The Eskimo or Clown Face Nebula (NGC 2392 and Caldwell 39) in Gemini is arguably the finest planetary nebula in the winter sky. The Hubble Space Telescope’s iconic image from 2000 has featured heavily in astronomy publications and on the Internet, making the nebula one of the most famous and recognisable objects in the night sky.
Unlike many of Hubble’s spectacular portraits though, more humble Earth-based instruments such as a pair of binoculars or a small telescope can track it down and reveal much of the detail that makes it such a beautiful and tempting target on long winter evenings.
How to observe
Gemini lies high above the east-southeastern horizon by 7pm GMT. The familiar one-two punch of its bright-star pairing of magnitude +1.6 Castor (alpha [α] Geminorum) and magnitude +1.1 Pollux (beta [β] Gem) make a good starting point for locating the Eskimo. Starting from Pollux, travel south-westwards along the body of twin Pollux until you land on magnitude +3.5 Wasat (delta (δ) Geminorum), then move south by about 1.5 degrees to arrive at fifth-magnitude 56 Geminorum and finally track east by 1.75 degrees and nudge slightly north and you should spy the nebula at RA 07h 29m 11s and Dec 20° 54’ 39”. The Eskimo culminates at about 9.30pm at a favourable 60-degree altitude and remains on show until around 3am.

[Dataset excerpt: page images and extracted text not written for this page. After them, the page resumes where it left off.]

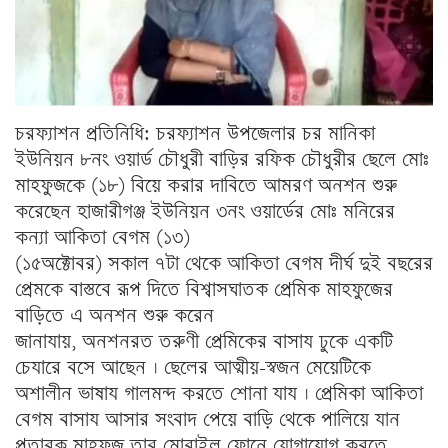
চরফ্যাশন প্রতিনিধি: চরফ্যাশন উপজেলার চর মানিকা
ইউনিয়ন ৮নং ওয়ার্ড চৌধুরী বাড়ির রফিক চৌধুরীর ছেলে মোঃ
মাহফুজকে (১৮) বিয়ে করার দাবিতে আমরণ অনশন শুরু
করেছেন হাজারীগঞ্জ ইউনিয়ন ৩নং ওয়ার্ডের মোঃ মনিরের
কন্যা আকিতা বেগম (১৩)
(১৫অক্টোবর) সকাল ৭টা থেকে আকিতা বেগম দীর্ঘ দুই বছরের
প্রেমকে বাস্তবে রূপ দিতে বিশ্বাসঘাতক প্রেমিক মাহফুজের
বাড়িতে এ অনশন শুরু করেন
জানাযায়, অনশনরত তরুণী প্রেমিকের বাসায ঢুকে একটি
চেযারে বসে আছেন । ছেলের আত্মীয়-স্বজন মেয়েটিকে
অশালীন ভাষায গালমন্দ করতে শোনা যায । প্রেমিকা আকিতা
বেগম বাসায আসার সংবাদ পেয়ে বাড়ি থেকে পালিয়ে যান
প্রতারক মাহফুজ তার মোবাইল ফোনে যোগাযোগ করতে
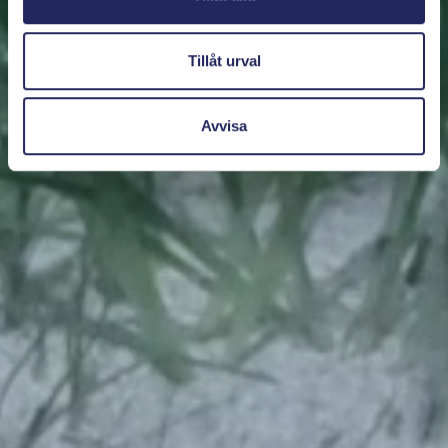
Tillåt urval
Avvisa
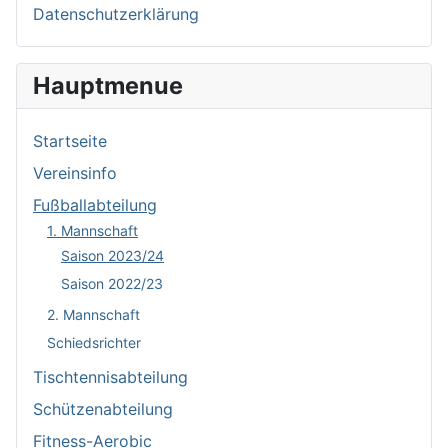
Datenschutzerklärung
Hauptmenue
Startseite
Vereinsinfo
Fußballabteilung
1. Mannschaft
Saison 2023/24
Saison 2022/23
2. Mannschaft
Schiedsrichter
Tischtennisabteilung
Schützenabteilung
Fitness-Aerobic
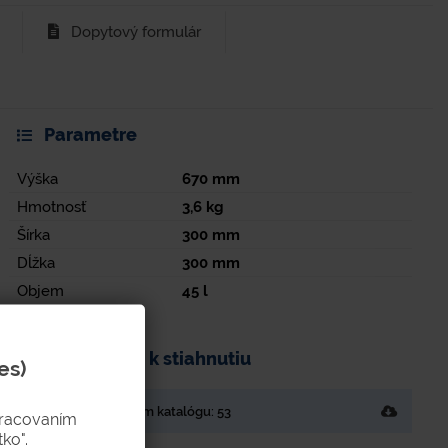
Dopytový formulár
Parametre
Výška
670
mm
Hmotnosť
3,6
kg
Šírka
300
mm
Dĺžka
300
mm
Objem
45
l
Dokumenty k stiahnutiu
es)
Strana v tlačenom katalógu: 53
pracovaním
ko".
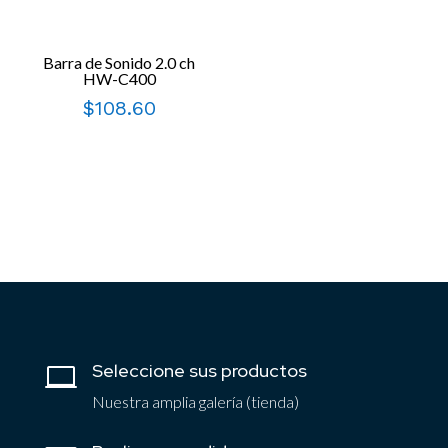
Barra de Sonido 2.0 ch
HW-C400
$
108.60
Seleccione sus productos

Nuestra amplia galería (tienda)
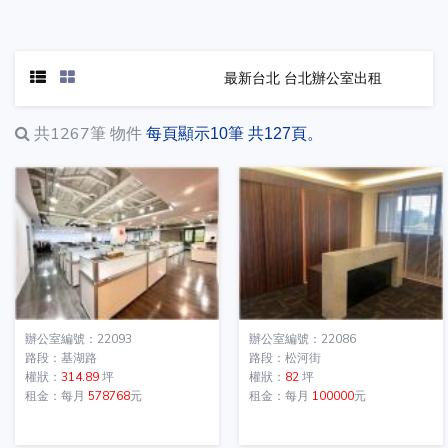
最新台北 台北辦公室出租
共1267筆
物件
每頁顯示10筆 共127頁。
辦公室編號：22093
辦公室編號：22086
路段：基湖路
路段：松河街
權狀：
314.89
坪
權狀：
82
坪
租金：每月
578768
元
租金：每月
100000
元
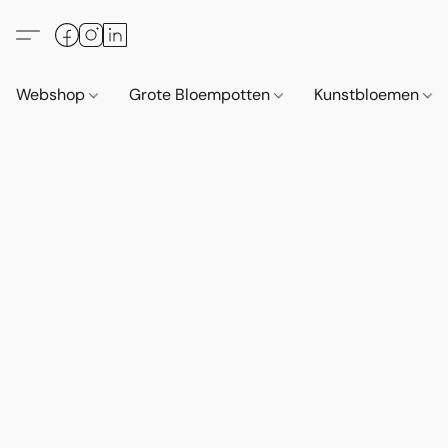
Webshop
Grote Bloempotten
Kunstbloemen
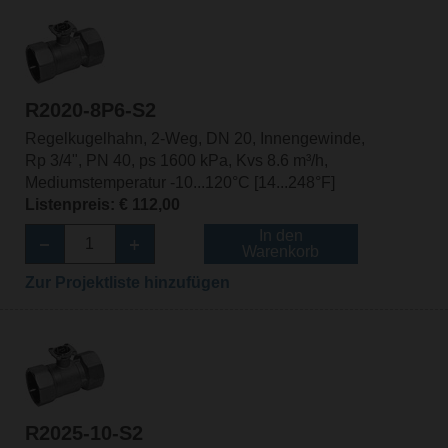
R2020-8P6-S2
Regelkugelhahn, 2-Weg, DN 20, Innengewinde,
Rp 3/4", PN 40, ps 1600 kPa, Kvs 8.6 m³/h,
Mediumstemperatur -10...120°C [14...248°F]
Listenpreis: € 112,00
In den
Warenkorb
Zur Projektliste hinzufügen
R2025-10-S2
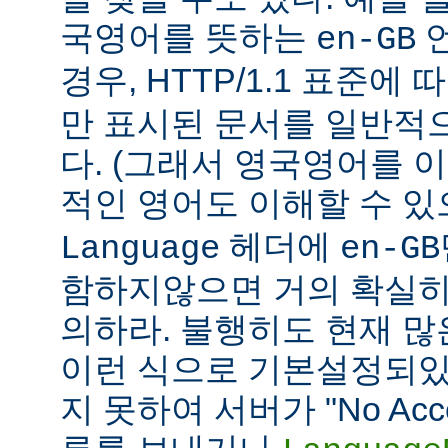
국영어를 뜻하는
언
en-GB
경우, HTTP/1.1 표준에
만 표시된 문서를 일반적
다. (그래서 영국영어를 
적인 영어도 이해할 수 
헤더에
Language
en-GB
함하지않으면 거의 확실히
의하라. 불행히도 현재 
이런 식으로 기본설정되있다
지 못하여 서버가 "No Accept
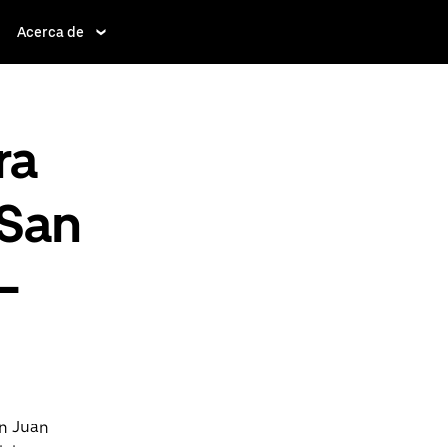
Acerca de
ra
 San
-
an Juan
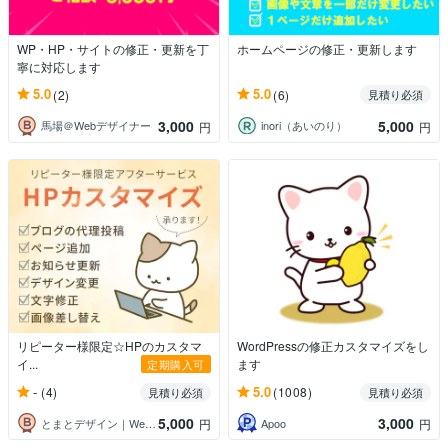
WP・HP・サイトの修正・更新を丁
ホームページの修正・更新します
寧に対応します
5.0
5.0
(2)
(6)
見積り必須
3,000
5,000
馬場＠Webデザイナー
inori（あいのり）
円
円
リピーター様限定☆HPのカスタマ
WordPressの修正カスタマイズをし
イ...
ます
定期購入可
-
5.0
(4)
(1008)
見積り必須
見積り必須
5,000
3,000
とまとデザイン｜Web制作
Apoo
円
円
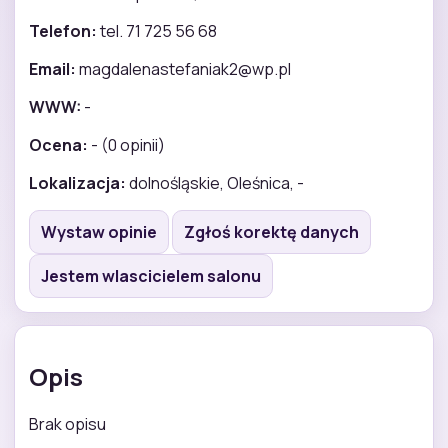
Telefon:
tel. 71 725 56 68
Email:
magdalenastefaniak2@wp.pl
WWW:
-
Ocena:
- (0 opinii)
Lokalizacja:
dolnośląskie, Oleśnica, -
Wystaw opinie
Zgłoś korektę danych
Jestem wlascicielem salonu
Opis
Brak opisu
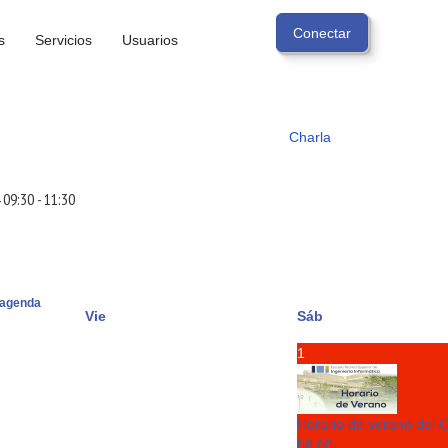
s
Servicios
Usuarios
Charla
09:30
-
11:30
agenda
Vie
Sáb
1
Horario de verano del 
08:00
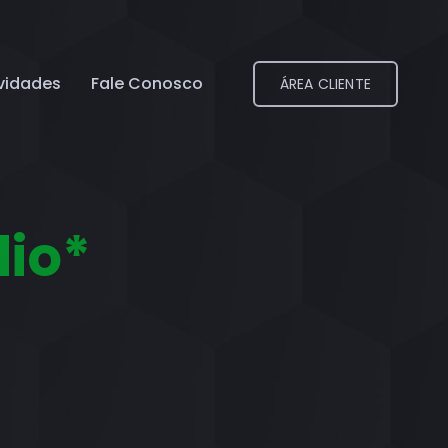
vidades
Fale Conosco
ÁREA CLIENTE
dio*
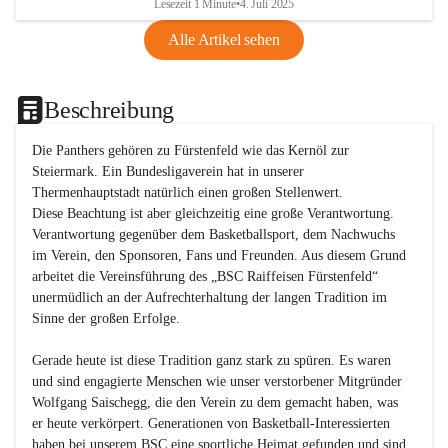
Lesezeit 1 Minute
•
4. Juli 2025
Alle Artikel sehen
Beschreibung
Die Panthers gehören zu Fürstenfeld wie das Kernöl zur 
Steiermark. Ein Bundesligaverein hat in unserer 
Thermenhauptstadt natürlich einen großen Stellenwert. 

Diese Beachtung ist aber gleichzeitig eine große Verantwortung. 
Verantwortung gegenüber dem Basketballsport, dem Nachwuchs 
im Verein, den Sponsoren, Fans und Freunden. Aus diesem Grund 
arbeitet die Vereinsführung des „BSC Raiffeisen Fürstenfeld“ 
unermüdlich an der Aufrechterhaltung der langen Tradition im 
Sinne der großen Erfolge. 

Gerade heute ist diese Tradition ganz stark zu spüren. Es waren 
und sind engagierte Menschen wie unser verstorbener Mitgründer 
Wolfgang Saischegg, die den Verein zu dem gemacht haben, was 
er heute verkörpert. Generationen von Basketball-Interessierten 
haben bei unserem BSC eine sportliche Heimat gefunden und sind 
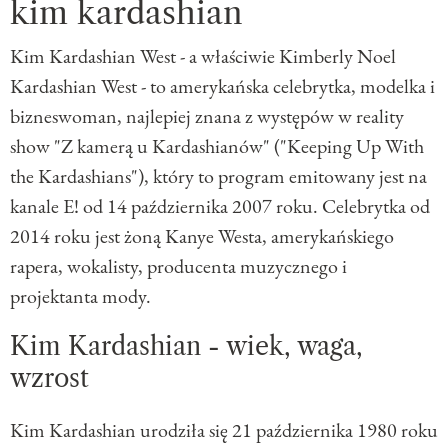
kim kardashian
Kim Kardashian West - a właściwie Kimberly Noel
Kardashian West - to amerykańska celebrytka, modelka i
bizneswoman, najlepiej znana z występów w reality
show "Z kamerą u Kardashianów" ("Keeping Up With
the Kardashians"), który to program emitowany jest na
kanale E! od 14 października 2007 roku. Celebrytka od
2014 roku jest żoną Kanye Westa, amerykańskiego
rapera, wokalisty, producenta muzycznego i
projektanta mody.
Kim Kardashian - wiek, waga,
wzrost
Kim Kardashian urodziła się 21 października 1980 roku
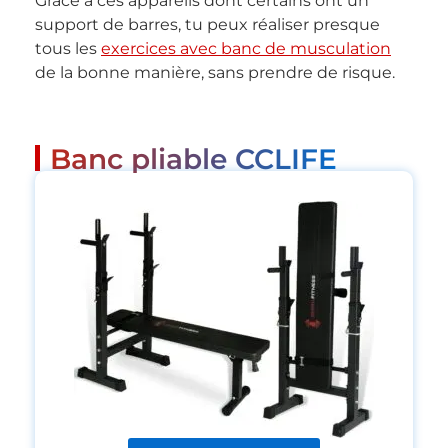
Grâce à ces appareils dont certains ont un
support de barres, tu peux réaliser presque
tous les
exercices avec banc de musculation
de la bonne manière, sans prendre de risque.
Banc pliable CCLIFE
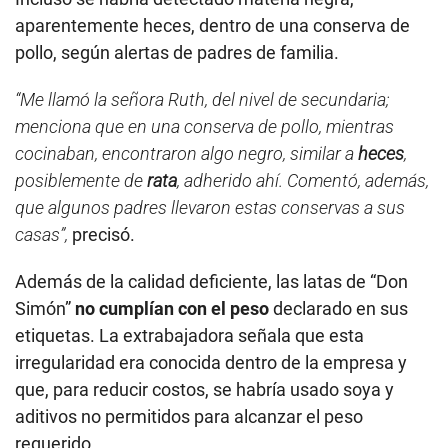
aparentemente heces, dentro de una conserva de
pollo, según alertas de padres de familia.
“Me llamó la señora Ruth, del nivel de secundaria;
menciona que en una conserva de pollo, mientras
cocinaban, encontraron algo negro, similar a
heces
,
posiblemente de
rata
, adherido ahí. Comentó, además,
que algunos padres llevaron estas conservas a sus
casas”,
precisó.
Además de la calidad deficiente, las latas de “Don
Simón”
no cumplían con el peso
declarado en sus
etiquetas. La extrabajadora señala que esta
irregularidad era conocida dentro de la empresa y
que, para reducir costos, se habría usado soya y
aditivos no permitidos para alcanzar el peso
requerido.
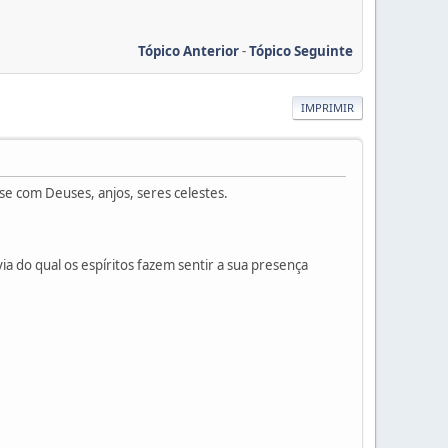
Tópico Anterior
-
Tópico Seguinte
IMPRIMIR
 com Deuses, anjos, seres celestes.
 do qual os espíritos fazem sentir a sua presença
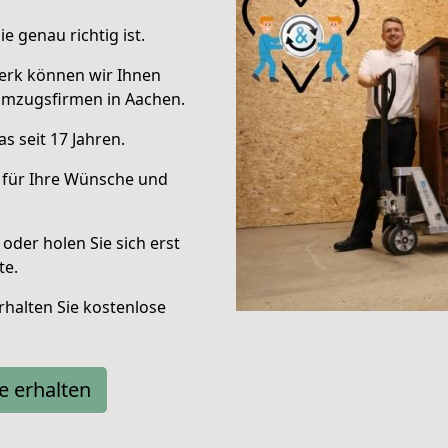
e genau richtig ist.
erk können wir Ihnen
Umzugsfirmen in Aachen.
s seit 17 Jahren.
 für Ihre Wünsche und
oder holen Sie sich erst
te.
halten Sie kostenlose
e erhalten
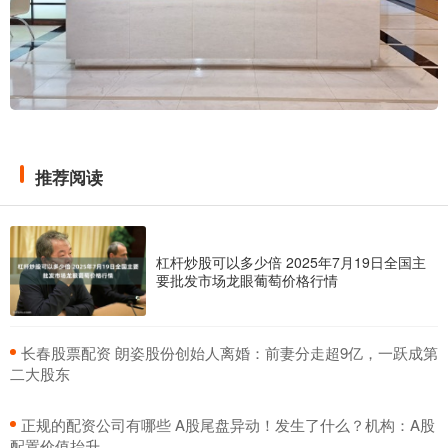
推荐阅读
杠杆炒股可以多少倍 2025年7月19日全国主
要批发市场龙眼葡萄价格行情
​长春股票配资 朗姿股份创始人离婚：前妻分走超9亿，一跃成第
二大股东
​正规的配资公司有哪些 A股尾盘异动！发生了什么？机构：A股
配置价值抬升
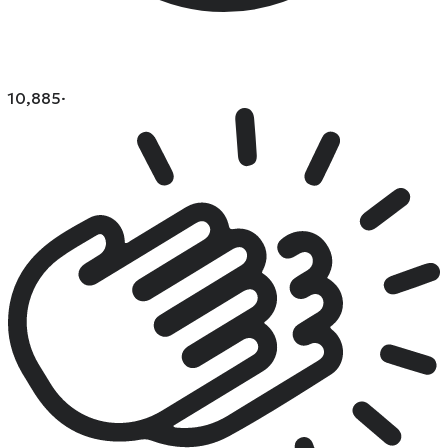
10,885
·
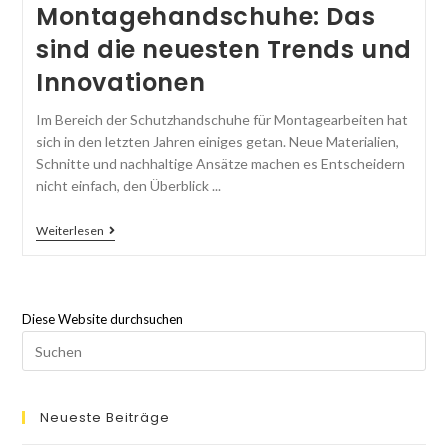
Montagehandschuhe: Das
sind die neuesten Trends und
Innovationen
Im Bereich der Schutzhandschuhe für Montagearbeiten hat
sich in den letzten Jahren einiges getan. Neue Materialien,
Schnitte und nachhaltige Ansätze machen es Entscheidern
nicht einfach, den Überblick ...
Weiterlesen
Diese Website durchsuchen
Neueste Beiträge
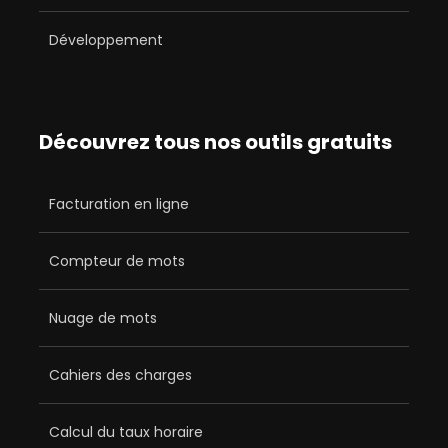
Développement
Découvrez tous nos outils gratuits
Facturation en ligne
Compteur de mots
Nuage de mots
Cahiers des charges
Calcul du taux horaire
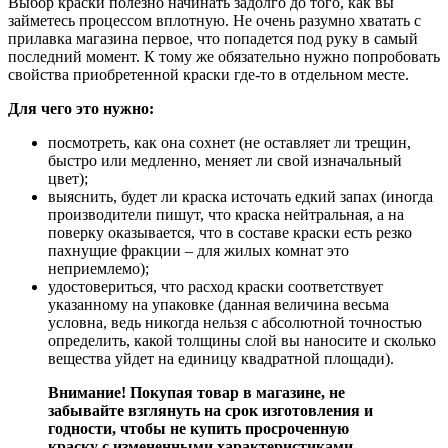
Выбор краски полезно начинать задолго до того, как вы
займетесь процессом вплотную. Не очень разумно хватать с
прилавка магазина первое, что попадется под руку в самый
последний момент. К тому же обязательно нужно попробовать
свойства приобретенной краски где-то в отдельном месте.
Для чего это нужно:
посмотреть, как она сохнет (не оставляет ли трещин,
быстро или медленно, меняет ли свой изначальный
цвет);
выяснить, будет ли краска источать едкий запах (иногда
производители пишут, что краска нейтральная, а на
поверку оказывается, что в составе краски есть резко
пахнущие фракции – для жилых комнат это
неприемлемо);
удостовериться, что расход краски соответствует
указанному на упаковке (данная величина весьма
условна, ведь никогда нельзя с абсолютной точностью
определить, какой толщины слой вы наносите и сколько
вещества уйдет на единицу квадратной площади).
Внимание! Покупая товар в магазине, не
забывайте взглянуть на срок изготовления и
годности, чтобы не купить просроченную
краску с измененными характеристиками
.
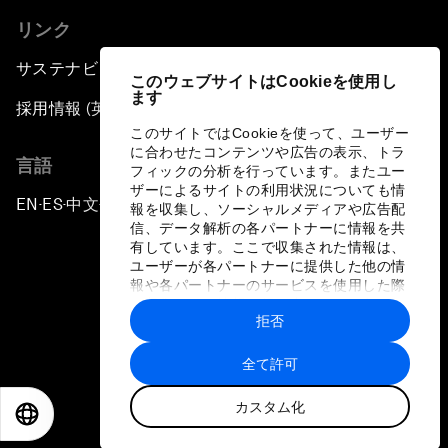
リンク
サステナビリティへの取り組み
このウェブサイトはCookieを使用し
ます
採用情報 (英語のみ)
このサイトではCookieを使って、ユーザー
に合わせたコンテンツや広告の表示、トラ
言語
フィックの分析を行っています。またユー
ザーによるサイトの利用状況についても情
EN
ES
中文
日本語
▪
▪
▪
報を収集し、ソーシャルメディアや広告配
信、データ解析の各パートナーに情報を共
有しています。ここで収集された情報は、
ユーザーが各パートナーに提供した他の情
報や各パートナーのサービスを使用した際
に収集された情報と組み合わされ、各パー
拒否
トナーによって使用されることがありま
プライバシーポリシーと利用規約
す。
全て許可
サイトマップ
カスタム化
©
2026
世界経済フォーラム
EN
ES
中文
日本語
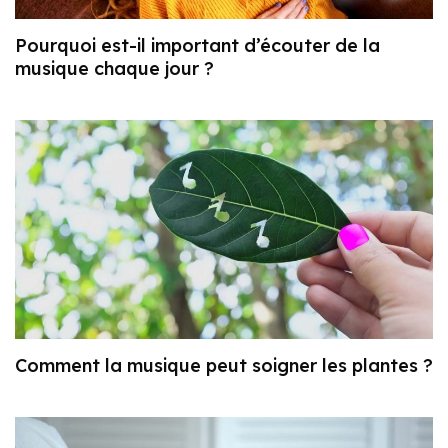
Pourquoi est-il important d’écouter de la
musique chaque jour ?
Comment la musique peut soigner les plantes ?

The nebula shines with an integrated magnitude of +9.2 and spans around 50 arcseconds, but its high surface brightness gives it an edge when it comes to looking for it through 10 × 50 binoculars. A telescope in the 80mm (~three inches) class when working at moderate- to high-magnification shows the nebula’s inner core (~15 arcseconds across), which, under good conditions and when close to culmination, can look distinctly bluish-green.
It’s fainter and mottled outer halo, or ‘Parka hood’, can start to be distinguished through perhaps a 150mm (six-inch) telescope, but you’ll need a larger aperture or an imaging rig to bring out some hints of those irregularities that are so prevalent in the Hubble image. The addition of an O-III filter will enhance your viewing whatever telescope you are using.